## Dataset records:
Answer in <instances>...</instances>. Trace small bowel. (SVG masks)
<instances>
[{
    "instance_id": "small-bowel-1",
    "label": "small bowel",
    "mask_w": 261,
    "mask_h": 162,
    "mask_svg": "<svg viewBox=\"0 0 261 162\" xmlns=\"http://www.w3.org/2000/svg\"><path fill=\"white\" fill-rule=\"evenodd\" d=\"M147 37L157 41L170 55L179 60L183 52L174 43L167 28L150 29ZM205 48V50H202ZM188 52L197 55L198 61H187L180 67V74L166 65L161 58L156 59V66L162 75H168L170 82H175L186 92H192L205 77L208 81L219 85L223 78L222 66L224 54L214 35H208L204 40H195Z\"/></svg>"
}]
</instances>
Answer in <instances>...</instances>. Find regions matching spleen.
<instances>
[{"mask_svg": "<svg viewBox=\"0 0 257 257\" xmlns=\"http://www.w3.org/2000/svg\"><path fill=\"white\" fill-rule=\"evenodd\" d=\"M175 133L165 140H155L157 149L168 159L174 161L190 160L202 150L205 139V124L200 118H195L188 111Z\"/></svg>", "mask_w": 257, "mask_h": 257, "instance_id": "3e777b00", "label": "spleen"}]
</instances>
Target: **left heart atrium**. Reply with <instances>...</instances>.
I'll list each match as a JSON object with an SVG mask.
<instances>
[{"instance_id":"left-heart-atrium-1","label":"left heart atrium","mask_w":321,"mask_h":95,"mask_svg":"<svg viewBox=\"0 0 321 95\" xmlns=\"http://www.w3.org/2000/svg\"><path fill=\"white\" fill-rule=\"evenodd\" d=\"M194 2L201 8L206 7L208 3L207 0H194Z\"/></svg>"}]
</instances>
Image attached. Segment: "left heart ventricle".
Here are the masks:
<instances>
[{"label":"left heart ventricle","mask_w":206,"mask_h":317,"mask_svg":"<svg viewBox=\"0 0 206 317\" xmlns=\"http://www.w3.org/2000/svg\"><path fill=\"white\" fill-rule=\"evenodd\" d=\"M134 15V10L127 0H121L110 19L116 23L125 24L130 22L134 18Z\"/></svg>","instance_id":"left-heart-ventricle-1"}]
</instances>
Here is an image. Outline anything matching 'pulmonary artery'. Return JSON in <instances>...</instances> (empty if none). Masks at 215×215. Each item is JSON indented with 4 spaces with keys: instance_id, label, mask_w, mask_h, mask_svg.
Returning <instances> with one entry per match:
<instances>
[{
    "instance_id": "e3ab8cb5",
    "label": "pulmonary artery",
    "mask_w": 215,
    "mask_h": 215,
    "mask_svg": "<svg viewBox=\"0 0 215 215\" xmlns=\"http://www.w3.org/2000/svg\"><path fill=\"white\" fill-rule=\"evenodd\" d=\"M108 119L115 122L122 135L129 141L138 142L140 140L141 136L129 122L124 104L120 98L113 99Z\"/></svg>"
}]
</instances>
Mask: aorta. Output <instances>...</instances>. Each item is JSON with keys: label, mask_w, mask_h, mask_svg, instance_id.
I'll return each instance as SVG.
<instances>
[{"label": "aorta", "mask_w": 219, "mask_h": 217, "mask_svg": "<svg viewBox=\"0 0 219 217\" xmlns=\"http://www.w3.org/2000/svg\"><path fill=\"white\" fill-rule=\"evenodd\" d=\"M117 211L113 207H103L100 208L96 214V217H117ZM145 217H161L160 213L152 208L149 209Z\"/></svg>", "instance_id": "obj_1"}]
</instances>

## What to produce:
Identify each line in the items above that contains the word "atrium" and copy every such line in full.

## Result:
Target: **left heart atrium**. Reply with <instances>...</instances>.
[{"instance_id":"left-heart-atrium-1","label":"left heart atrium","mask_w":321,"mask_h":95,"mask_svg":"<svg viewBox=\"0 0 321 95\" xmlns=\"http://www.w3.org/2000/svg\"><path fill=\"white\" fill-rule=\"evenodd\" d=\"M194 2L201 8L206 7L208 3L207 0H194Z\"/></svg>"}]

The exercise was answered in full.